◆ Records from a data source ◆
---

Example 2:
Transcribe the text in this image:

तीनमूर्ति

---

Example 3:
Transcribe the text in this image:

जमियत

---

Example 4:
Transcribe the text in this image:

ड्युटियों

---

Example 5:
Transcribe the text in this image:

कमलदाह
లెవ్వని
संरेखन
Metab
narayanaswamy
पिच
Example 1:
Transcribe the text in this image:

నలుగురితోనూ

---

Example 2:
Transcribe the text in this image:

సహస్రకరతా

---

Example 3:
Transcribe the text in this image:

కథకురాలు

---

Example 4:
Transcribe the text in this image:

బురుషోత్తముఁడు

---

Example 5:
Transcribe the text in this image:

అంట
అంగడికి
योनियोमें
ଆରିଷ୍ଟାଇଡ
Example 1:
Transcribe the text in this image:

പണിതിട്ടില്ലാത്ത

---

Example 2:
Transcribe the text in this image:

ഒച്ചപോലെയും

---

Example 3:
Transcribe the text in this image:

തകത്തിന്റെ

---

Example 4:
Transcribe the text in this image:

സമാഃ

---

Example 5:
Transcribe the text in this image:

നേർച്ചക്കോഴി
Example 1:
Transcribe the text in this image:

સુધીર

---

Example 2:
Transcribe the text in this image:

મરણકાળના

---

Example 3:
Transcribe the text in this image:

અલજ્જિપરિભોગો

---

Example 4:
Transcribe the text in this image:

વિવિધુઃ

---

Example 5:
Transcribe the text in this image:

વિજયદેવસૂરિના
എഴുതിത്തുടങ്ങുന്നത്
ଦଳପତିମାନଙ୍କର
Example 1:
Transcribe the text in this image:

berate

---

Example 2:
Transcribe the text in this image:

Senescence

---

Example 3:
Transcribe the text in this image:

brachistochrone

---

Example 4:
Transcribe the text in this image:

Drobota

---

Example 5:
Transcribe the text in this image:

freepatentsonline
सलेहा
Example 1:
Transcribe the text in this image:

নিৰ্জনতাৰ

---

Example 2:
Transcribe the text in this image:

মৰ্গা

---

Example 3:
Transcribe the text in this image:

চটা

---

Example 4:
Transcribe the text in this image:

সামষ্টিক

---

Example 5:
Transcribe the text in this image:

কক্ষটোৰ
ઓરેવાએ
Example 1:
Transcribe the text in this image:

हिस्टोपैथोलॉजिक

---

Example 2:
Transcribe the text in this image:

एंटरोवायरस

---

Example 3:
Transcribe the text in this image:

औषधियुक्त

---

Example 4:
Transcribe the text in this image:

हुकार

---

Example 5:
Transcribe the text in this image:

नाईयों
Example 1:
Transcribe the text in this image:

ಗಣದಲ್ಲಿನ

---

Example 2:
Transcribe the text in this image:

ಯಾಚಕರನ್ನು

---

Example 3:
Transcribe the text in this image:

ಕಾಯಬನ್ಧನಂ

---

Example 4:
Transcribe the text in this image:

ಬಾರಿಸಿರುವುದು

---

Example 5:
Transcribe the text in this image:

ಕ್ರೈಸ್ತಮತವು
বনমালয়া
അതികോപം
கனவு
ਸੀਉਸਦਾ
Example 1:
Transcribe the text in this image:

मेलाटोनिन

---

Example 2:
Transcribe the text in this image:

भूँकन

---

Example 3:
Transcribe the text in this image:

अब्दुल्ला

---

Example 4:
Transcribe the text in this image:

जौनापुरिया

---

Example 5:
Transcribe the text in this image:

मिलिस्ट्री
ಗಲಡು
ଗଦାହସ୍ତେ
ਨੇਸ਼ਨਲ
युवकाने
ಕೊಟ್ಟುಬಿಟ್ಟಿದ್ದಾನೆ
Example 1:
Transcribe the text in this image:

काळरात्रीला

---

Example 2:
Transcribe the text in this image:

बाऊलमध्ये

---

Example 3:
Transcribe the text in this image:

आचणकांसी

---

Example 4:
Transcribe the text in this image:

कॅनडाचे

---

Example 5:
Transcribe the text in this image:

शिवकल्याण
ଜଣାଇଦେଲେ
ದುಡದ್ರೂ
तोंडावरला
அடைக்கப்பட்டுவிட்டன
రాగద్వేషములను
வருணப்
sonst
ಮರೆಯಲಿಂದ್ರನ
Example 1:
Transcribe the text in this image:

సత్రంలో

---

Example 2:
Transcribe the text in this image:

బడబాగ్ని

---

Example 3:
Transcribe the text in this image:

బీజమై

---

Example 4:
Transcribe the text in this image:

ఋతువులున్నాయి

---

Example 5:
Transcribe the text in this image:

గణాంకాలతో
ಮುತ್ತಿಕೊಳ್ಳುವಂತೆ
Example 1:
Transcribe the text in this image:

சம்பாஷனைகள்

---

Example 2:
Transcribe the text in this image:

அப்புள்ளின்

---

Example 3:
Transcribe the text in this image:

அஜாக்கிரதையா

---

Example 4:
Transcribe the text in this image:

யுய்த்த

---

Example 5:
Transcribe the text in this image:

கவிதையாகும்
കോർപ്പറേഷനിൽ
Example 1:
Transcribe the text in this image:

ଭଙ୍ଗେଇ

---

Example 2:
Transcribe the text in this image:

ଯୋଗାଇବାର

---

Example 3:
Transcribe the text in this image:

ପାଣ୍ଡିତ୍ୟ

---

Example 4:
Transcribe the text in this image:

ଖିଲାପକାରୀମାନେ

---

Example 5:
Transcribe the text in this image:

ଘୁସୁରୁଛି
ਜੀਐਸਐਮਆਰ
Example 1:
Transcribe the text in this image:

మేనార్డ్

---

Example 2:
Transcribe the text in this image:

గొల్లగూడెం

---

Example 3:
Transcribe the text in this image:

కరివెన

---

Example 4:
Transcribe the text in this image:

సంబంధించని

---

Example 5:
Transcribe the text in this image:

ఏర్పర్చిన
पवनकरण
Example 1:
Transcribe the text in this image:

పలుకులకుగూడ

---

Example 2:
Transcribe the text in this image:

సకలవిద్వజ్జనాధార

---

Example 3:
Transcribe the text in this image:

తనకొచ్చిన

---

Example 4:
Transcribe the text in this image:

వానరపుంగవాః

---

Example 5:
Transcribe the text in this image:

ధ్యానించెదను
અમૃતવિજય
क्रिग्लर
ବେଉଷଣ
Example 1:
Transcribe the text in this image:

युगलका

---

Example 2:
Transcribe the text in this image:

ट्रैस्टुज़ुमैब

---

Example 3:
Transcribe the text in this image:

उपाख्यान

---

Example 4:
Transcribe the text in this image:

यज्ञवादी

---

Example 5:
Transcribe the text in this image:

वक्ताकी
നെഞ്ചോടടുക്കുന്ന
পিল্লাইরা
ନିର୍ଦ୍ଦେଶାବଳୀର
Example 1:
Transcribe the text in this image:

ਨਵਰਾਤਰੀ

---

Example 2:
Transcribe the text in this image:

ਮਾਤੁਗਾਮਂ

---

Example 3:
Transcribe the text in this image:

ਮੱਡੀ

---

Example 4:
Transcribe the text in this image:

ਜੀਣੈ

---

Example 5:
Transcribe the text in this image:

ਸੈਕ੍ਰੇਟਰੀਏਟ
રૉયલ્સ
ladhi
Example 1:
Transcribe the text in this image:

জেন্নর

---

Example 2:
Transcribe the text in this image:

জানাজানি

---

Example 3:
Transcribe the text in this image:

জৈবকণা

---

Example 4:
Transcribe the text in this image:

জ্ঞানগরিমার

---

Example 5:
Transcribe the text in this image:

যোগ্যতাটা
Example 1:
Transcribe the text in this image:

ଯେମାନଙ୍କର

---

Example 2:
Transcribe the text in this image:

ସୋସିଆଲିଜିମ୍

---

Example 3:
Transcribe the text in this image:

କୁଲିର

◆ Problem requirements ◆
Please return all of the records exactly as they appear.

◆ Answer box ◆
---

Example 2:
Transcribe the text in this image:

तीनमूर्ति

---

Example 3:
Transcribe the text in this image:

जमियत

---

Example 4:
Transcribe the text in this image:

ड्युटियों

---

Example 5:
Transcribe the text in this image:

कमलदाह
లెవ్వని
संरेखन
Metab
narayanaswamy
पिच
Example 1:
Transcribe the text in this image:

నలుగురితోనూ

---

Example 2:
Transcribe the text in this image:

సహస్రకరతా

---

Example 3:
Transcribe the text in this image:

కథకురాలు

---

Example 4:
Transcribe the text in this image:

బురుషోత్తముఁడు

---

Example 5:
Transcribe the text in this image:

అంట
అంగడికి
योनियोमें
ଆରିଷ୍ଟାଇଡ
Example 1:
Transcribe the text in this image:

പണിതിട്ടില്ലാത്ത

---

Example 2:
Transcribe the text in this image:

ഒച്ചപോലെയും

---

Example 3:
Transcribe the text in this image:

തകത്തിന്റെ

---

Example 4:
Transcribe the text in this image:

സമാഃ

---

Example 5:
Transcribe the text in this image:

നേർച്ചക്കോഴി
Example 1:
Transcribe the text in this image:

સુધીર

---

Example 2:
Transcribe the text in this image:

મરણકાળના

---

Example 3:
Transcribe the text in this image:

અલજ્જિપરિભોગો

---

Example 4:
Transcribe the text in this image:

વિવિધુઃ

---

Example 5:
Transcribe the text in this image:

વિજયદેવસૂરિના
എഴുതിത്തുടങ്ങുന്നത്
ଦଳପତିମାନଙ୍କର
Example 1:
Transcribe the text in this image:

berate

---

Example 2:
Transcribe the text in this image:

Senescence

---

Example 3:
Transcribe the text in this image:

brachistochrone

---

Example 4:
Transcribe the text in this image:

Drobota

---

Example 5:
Transcribe the text in this image:

freepatentsonline
सलेहा
Example 1:
Transcribe the text in this image:

নিৰ্জনতাৰ

---

Example 2:
Transcribe the text in this image:

মৰ্গা

---

Example 3:
Transcribe the text in this image:

চটা

---

Example 4:
Transcribe the text in this image:

সামষ্টিক

---

Example 5:
Transcribe the text in this image:

কক্ষটোৰ
ઓરેવાએ
Example 1:
Transcribe the text in this image:

हिस्टोपैथोलॉजिक

---

Example 2:
Transcribe the text in this image:

एंटरोवायरस

---

Example 3:
Transcribe the text in this image:

औषधियुक्त

---

Example 4:
Transcribe the text in this image:

हुकार

---

Example 5:
Transcribe the text in this image:

नाईयों
Example 1:
Transcribe the text in this image:

ಗಣದಲ್ಲಿನ

---

Example 2:
Transcribe the text in this image:

ಯಾಚಕರನ್ನು

---

Example 3:
Transcribe the text in this image:

ಕಾಯಬನ್ಧನಂ

---

Example 4:
Transcribe the text in this image:

ಬಾರಿಸಿರುವುದು

---

Example 5:
Transcribe the text in this image:

ಕ್ರೈಸ್ತಮತವು
বনমালয়া
അതികോപം
கனவு
ਸੀਉਸਦਾ
Example 1:
Transcribe the text in this image:

मेलाटोनिन

---

Example 2:
Transcribe the text in this image:

भूँकन

---

Example 3:
Transcribe the text in this image:

अब्दुल्ला

---

Example 4:
Transcribe the text in this image:

जौनापुरिया

---

Example 5:
Transcribe the text in this image:

मिलिस्ट्री
ಗಲಡು
ଗଦାହସ୍ତେ
ਨੇਸ਼ਨਲ
युवकाने
ಕೊಟ್ಟುಬಿಟ್ಟಿದ್ದಾನೆ
Example 1:
Transcribe the text in this image:

काळरात्रीला

---

Example 2:
Transcribe the text in this image:

बाऊलमध्ये

---

Example 3:
Transcribe the text in this image:

आचणकांसी

---

Example 4:
Transcribe the text in this image:

कॅनडाचे

---

Example 5:
Transcribe the text in this image:

शिवकल्याण
ଜଣାଇଦେଲେ
ದುಡದ್ರೂ
तोंडावरला
அடைக்கப்பட்டுவிட்டன
రాగద్వేషములను
வருணப்
sonst
ಮರೆಯಲಿಂದ್ರನ
Example 1:
Transcribe the text in this image:

సత్రంలో

---

Example 2:
Transcribe the text in this image:

బడబాగ్ని

---

Example 3:
Transcribe the text in this image:

బీజమై

---

Example 4:
Transcribe the text in this image:

ఋతువులున్నాయి

---

Example 5:
Transcribe the text in this image:

గణాంకాలతో
ಮುತ್ತಿಕೊಳ್ಳುವಂತೆ
Example 1:
Transcribe the text in this image:

சம்பாஷனைகள்

---

Example 2:
Transcribe the text in this image:

அப்புள்ளின்

---

Example 3:
Transcribe the text in this image:

அஜாக்கிரதையா

---

Example 4:
Transcribe the text in this image:

யுய்த்த

---

Example 5:
Transcribe the text in this image:

கவிதையாகும்
കോർപ്പറേഷനിൽ
Example 1:
Transcribe the text in this image:

ଭଙ୍ଗେଇ

---

Example 2:
Transcribe the text in this image:

ଯୋଗାଇବାର

---

Example 3:
Transcribe the text in this image:

ପାଣ୍ଡିତ୍ୟ

---

Example 4:
Transcribe the text in this image:

ଖିଲାପକାରୀମାନେ

---

Example 5:
Transcribe the text in this image:

ଘୁସୁରୁଛି
ਜੀਐਸਐਮਆਰ
Example 1:
Transcribe the text in this image:

మేనార్డ్

---

Example 2:
Transcribe the text in this image:

గొల్లగూడెం

---

Example 3:
Transcribe the text in this image:

కరివెన

---

Example 4:
Transcribe the text in this image:

సంబంధించని

---

Example 5:
Transcribe the text in this image:

ఏర్పర్చిన
पवनकरण
Example 1:
Transcribe the text in this image:

పలుకులకుగూడ

---

Example 2:
Transcribe the text in this image:

సకలవిద్వజ్జనాధార

---

Example 3:
Transcribe the text in this image:

తనకొచ్చిన

---

Example 4:
Transcribe the text in this image:

వానరపుంగవాః

---

Example 5:
Transcribe the text in this image:

ధ్యానించెదను
અમૃતવિજય
क्रिग्लर
ବେଉଷଣ
Example 1:
Transcribe the text in this image:

युगलका

---

Example 2:
Transcribe the text in this image:

ट्रैस्टुज़ुमैब

---

Example 3:
Transcribe the text in this image:

उपाख्यान

---

Example 4:
Transcribe the text in this image:

यज्ञवादी

---

Example 5:
Transcribe the text in this image:

वक्ताकी
നെഞ്ചോടടുക്കുന്ന
পিল্লাইরা
ନିର୍ଦ୍ଦେଶାବଳୀର
Example 1:
Transcribe the text in this image:

ਨਵਰਾਤਰੀ

---

Example 2:
Transcribe the text in this image:

ਮਾਤੁਗਾਮਂ

---

Example 3:
Transcribe the text in this image:

ਮੱਡੀ

---

Example 4:
Transcribe the text in this image:

ਜੀਣੈ

---

Example 5:
Transcribe the text in this image:

ਸੈਕ੍ਰੇਟਰੀਏਟ
રૉયલ્સ
ladhi
Example 1:
Transcribe the text in this image:

জেন্নর

---

Example 2:
Transcribe the text in this image:

জানাজানি

---

Example 3:
Transcribe the text in this image:

জৈবকণা

---

Example 4:
Transcribe the text in this image:

জ্ঞানগরিমার

---

Example 5:
Transcribe the text in this image:

যোগ্যতাটা
Example 1:
Transcribe the text in this image:

ଯେମାନଙ୍କର

---

Example 2:
Transcribe the text in this image:

ସୋସିଆଲିଜିମ୍

---

Example 3:
Transcribe the text in this image:

କୁଲିର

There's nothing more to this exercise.